__Source excerpt__.
The Rotters’ Club 
by Jonathan Coe.
Viking, 405 pp., £14.99, April 2001, 0 670 89252 1
Show More
Show More

There are those who like to mortise a plot, carefully and neatly, and there are those who are content simply to bang it together with panel pins and a tube or two of Gripfill. Jonathan Coe is undoubtedly the craftsman – a counter-sinking, dove-tailing, professional-finishing kind of writer. But he does get away with the occasional bodge. The framing device for his new novel, The Rotters’ Club, for example, seems to be held together with two blobs of mastic, intended to provide a solid fixing onto a sequel.

The book begins: ‘On a clear, blueblack, starry night, in the city of Berlin, in the year 2003, two young people sat down to dinner. Their names were Sophie and Patrick.’ These two, it turns out, are merely the offspring of two of the novel’s main characters, whose stories Sophie proceeds to tell: ‘Come with me, then, Patrick. Let’s go backwards. Backwards in time, all the way back to the beginning. Back to a country that neither of us would recognise, probably. Britain, 1973.’ Sophie’s presence is barely felt again until the end of the novel, when she pops up and says to poor Patrick, a man clearly possessed of the proverbial patience of a saint, who has listened to her for 400 pages without a peep: ‘All right, then: now it’s your turn.’ In case anyone has failed to understand the significance of Sophie’s words, Coe adds in an ‘Author’s note’: ‘There will be a sequel to The Rotters’ Club, entitled The Closed Circle, resuming the story in the late 1990s.’ The Closed Circle is either going to be a very short book, or Patrick is going to have to pep up a bit.

__Aim of the exercise__. According to the book review above, what is the title of the planned sequel to The Rotters' Club?

__Entries__.
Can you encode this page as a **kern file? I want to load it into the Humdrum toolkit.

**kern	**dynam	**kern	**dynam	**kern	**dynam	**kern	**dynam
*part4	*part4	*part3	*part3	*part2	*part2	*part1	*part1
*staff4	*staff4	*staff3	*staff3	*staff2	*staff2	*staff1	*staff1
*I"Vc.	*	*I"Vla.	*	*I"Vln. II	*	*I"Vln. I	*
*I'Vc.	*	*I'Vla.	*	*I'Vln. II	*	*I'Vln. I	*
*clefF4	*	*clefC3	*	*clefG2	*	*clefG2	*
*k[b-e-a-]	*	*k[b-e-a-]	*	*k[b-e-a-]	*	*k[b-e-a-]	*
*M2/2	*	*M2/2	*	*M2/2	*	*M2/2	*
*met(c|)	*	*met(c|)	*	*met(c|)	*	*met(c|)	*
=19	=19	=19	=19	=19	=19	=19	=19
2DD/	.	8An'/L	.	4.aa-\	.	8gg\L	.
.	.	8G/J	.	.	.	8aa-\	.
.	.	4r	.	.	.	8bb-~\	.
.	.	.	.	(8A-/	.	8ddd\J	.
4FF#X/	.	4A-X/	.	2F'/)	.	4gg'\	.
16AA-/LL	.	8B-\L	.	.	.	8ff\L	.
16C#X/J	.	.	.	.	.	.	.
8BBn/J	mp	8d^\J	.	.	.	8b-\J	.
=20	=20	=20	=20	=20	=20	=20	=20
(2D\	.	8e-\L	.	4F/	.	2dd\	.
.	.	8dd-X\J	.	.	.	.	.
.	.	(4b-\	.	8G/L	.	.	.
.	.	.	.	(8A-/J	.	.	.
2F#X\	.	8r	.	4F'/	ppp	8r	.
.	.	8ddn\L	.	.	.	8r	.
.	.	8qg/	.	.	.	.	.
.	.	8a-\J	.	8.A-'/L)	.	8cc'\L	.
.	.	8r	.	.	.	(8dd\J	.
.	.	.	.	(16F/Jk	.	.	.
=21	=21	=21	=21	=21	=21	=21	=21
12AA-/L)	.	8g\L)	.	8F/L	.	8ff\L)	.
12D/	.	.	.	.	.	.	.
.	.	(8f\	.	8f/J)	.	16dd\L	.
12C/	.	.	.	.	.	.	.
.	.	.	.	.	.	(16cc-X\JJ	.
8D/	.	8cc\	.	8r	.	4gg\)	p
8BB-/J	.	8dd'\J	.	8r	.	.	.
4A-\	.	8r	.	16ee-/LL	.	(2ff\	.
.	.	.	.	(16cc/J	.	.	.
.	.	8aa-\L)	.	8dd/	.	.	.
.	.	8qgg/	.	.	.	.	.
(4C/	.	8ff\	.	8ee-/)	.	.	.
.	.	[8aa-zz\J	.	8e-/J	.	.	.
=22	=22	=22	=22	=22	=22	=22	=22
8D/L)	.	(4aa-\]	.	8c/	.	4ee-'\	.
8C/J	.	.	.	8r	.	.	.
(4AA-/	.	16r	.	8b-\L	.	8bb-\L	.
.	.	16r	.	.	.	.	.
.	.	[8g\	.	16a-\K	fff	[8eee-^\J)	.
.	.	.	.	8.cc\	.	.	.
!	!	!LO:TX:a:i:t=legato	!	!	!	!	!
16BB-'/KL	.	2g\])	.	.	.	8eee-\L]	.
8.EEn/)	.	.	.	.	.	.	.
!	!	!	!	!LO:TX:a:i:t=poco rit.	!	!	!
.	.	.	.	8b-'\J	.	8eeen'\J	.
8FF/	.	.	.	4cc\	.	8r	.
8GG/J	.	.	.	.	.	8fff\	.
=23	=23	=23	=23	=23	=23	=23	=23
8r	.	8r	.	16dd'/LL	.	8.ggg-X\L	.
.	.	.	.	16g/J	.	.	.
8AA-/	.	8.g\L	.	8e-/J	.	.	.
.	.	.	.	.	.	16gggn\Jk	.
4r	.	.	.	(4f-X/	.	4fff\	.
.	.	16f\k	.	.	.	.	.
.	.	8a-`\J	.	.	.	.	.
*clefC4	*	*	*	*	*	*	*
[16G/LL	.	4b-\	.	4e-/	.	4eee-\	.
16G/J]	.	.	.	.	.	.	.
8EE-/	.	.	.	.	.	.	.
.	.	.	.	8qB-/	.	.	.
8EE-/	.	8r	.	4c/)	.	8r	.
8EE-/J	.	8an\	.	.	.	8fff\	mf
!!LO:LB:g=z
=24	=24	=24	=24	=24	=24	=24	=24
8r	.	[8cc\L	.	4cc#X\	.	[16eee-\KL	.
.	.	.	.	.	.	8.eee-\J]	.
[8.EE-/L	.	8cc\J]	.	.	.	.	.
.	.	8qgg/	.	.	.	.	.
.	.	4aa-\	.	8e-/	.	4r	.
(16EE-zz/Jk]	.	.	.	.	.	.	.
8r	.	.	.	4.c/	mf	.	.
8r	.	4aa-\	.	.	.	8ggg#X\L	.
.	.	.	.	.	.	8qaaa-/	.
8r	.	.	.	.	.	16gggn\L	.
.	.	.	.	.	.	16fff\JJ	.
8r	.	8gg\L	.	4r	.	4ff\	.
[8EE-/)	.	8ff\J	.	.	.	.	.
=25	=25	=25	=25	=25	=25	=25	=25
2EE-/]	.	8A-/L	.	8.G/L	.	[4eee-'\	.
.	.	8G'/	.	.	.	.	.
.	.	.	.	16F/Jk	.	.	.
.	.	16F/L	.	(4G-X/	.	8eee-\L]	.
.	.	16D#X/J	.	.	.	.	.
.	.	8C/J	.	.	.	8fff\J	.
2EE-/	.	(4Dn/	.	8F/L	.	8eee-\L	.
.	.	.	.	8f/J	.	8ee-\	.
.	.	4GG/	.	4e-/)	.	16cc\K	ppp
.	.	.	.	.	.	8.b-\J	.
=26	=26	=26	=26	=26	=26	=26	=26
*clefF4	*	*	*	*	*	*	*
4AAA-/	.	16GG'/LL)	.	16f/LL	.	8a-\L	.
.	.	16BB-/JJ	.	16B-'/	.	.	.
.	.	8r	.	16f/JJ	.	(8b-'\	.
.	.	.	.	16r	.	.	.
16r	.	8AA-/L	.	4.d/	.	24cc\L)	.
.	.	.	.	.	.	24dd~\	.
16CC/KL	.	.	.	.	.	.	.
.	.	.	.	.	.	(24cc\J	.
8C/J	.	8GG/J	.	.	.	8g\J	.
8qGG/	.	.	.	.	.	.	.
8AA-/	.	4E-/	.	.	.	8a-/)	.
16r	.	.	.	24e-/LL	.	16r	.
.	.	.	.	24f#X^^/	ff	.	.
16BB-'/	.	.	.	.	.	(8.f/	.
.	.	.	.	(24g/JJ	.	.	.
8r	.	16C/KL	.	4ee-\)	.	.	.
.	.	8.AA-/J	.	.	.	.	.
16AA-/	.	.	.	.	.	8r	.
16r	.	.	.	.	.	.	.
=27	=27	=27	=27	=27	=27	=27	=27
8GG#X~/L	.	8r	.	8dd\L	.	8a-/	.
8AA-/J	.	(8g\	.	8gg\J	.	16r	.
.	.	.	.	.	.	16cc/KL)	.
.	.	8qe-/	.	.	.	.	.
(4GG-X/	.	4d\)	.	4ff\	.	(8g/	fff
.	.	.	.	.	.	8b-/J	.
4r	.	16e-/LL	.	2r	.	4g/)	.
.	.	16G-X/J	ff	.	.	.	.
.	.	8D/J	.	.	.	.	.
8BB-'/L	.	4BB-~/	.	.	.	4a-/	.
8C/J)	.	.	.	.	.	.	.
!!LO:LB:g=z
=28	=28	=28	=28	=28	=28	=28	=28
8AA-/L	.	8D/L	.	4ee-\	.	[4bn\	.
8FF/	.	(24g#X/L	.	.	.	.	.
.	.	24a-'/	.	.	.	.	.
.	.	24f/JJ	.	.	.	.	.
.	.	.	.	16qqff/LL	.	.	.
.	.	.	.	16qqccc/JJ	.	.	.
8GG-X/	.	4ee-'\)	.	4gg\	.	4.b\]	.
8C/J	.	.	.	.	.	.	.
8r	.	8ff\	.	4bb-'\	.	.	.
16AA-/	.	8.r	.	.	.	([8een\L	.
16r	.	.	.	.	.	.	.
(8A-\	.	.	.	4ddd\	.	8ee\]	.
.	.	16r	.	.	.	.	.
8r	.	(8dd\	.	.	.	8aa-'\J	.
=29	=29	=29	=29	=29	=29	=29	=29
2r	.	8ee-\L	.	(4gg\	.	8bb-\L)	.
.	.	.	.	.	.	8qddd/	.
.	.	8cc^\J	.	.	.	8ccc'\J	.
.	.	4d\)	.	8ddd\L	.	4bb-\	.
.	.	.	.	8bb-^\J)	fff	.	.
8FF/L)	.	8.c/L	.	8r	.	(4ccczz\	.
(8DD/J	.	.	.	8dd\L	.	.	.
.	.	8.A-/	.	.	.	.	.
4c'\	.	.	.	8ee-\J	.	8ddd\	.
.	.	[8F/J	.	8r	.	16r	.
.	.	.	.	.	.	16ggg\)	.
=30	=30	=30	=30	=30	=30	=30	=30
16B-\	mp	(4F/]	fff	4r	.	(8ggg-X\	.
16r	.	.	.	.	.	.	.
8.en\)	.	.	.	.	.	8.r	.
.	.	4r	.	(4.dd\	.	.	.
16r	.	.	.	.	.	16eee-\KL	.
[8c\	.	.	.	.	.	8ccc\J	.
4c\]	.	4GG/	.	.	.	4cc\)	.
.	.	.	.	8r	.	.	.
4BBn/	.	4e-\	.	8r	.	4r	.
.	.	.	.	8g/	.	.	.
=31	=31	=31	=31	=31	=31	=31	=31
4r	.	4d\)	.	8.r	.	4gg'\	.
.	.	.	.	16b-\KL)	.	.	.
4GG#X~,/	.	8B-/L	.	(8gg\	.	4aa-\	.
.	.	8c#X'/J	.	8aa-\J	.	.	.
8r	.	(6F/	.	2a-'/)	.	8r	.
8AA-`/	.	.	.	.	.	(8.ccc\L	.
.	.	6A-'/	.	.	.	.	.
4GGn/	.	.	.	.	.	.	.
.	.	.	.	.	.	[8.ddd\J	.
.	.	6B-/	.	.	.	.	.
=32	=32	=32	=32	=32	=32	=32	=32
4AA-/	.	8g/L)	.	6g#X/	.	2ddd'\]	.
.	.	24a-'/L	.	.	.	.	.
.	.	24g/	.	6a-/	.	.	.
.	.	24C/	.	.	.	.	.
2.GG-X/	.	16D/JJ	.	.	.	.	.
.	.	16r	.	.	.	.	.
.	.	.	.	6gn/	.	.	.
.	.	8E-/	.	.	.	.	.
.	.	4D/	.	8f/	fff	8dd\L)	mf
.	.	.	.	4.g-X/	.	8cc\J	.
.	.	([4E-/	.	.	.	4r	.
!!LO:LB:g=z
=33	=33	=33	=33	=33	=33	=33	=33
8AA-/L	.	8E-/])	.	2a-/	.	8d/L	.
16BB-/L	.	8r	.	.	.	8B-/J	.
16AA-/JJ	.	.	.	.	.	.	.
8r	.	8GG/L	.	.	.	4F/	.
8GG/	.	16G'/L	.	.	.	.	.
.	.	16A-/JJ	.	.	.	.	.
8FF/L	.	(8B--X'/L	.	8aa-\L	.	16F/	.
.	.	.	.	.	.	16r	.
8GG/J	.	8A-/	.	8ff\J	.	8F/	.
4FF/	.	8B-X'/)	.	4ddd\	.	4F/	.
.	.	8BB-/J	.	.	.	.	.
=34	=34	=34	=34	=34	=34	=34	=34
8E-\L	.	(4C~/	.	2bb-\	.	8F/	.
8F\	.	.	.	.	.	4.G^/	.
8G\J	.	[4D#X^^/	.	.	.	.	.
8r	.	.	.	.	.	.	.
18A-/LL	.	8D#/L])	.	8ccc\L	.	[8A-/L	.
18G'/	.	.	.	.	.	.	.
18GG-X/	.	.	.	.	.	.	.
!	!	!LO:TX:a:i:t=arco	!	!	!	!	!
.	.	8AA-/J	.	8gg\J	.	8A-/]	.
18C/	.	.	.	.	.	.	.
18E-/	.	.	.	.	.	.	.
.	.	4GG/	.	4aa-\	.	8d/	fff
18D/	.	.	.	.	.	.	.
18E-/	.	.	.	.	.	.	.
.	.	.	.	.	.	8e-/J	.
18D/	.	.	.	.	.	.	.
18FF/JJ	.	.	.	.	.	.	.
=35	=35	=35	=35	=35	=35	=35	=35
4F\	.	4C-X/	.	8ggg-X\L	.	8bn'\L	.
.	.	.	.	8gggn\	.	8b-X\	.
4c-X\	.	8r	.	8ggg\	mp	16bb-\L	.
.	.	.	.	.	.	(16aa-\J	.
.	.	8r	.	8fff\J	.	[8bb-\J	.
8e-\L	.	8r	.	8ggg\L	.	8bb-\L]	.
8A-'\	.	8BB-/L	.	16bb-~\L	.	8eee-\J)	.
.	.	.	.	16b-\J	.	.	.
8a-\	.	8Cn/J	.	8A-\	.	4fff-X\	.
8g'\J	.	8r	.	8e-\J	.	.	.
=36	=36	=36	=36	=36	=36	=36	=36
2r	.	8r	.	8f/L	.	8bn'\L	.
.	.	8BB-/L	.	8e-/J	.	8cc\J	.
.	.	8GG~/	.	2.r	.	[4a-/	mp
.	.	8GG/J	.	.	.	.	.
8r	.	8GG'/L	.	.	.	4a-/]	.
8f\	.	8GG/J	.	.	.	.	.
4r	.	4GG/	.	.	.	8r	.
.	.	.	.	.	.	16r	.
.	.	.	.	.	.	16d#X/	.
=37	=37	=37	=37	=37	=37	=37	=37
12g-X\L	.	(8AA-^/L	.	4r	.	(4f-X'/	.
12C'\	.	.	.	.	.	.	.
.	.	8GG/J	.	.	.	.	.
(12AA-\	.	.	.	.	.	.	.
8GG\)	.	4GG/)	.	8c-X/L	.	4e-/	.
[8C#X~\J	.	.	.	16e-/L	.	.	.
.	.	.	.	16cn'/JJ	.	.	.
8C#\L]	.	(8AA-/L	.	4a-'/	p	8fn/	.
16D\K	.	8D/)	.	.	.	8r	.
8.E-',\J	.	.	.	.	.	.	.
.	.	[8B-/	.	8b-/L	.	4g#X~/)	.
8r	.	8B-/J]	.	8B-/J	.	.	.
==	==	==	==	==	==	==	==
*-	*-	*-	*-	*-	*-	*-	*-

__Right answer__. The Closed Circle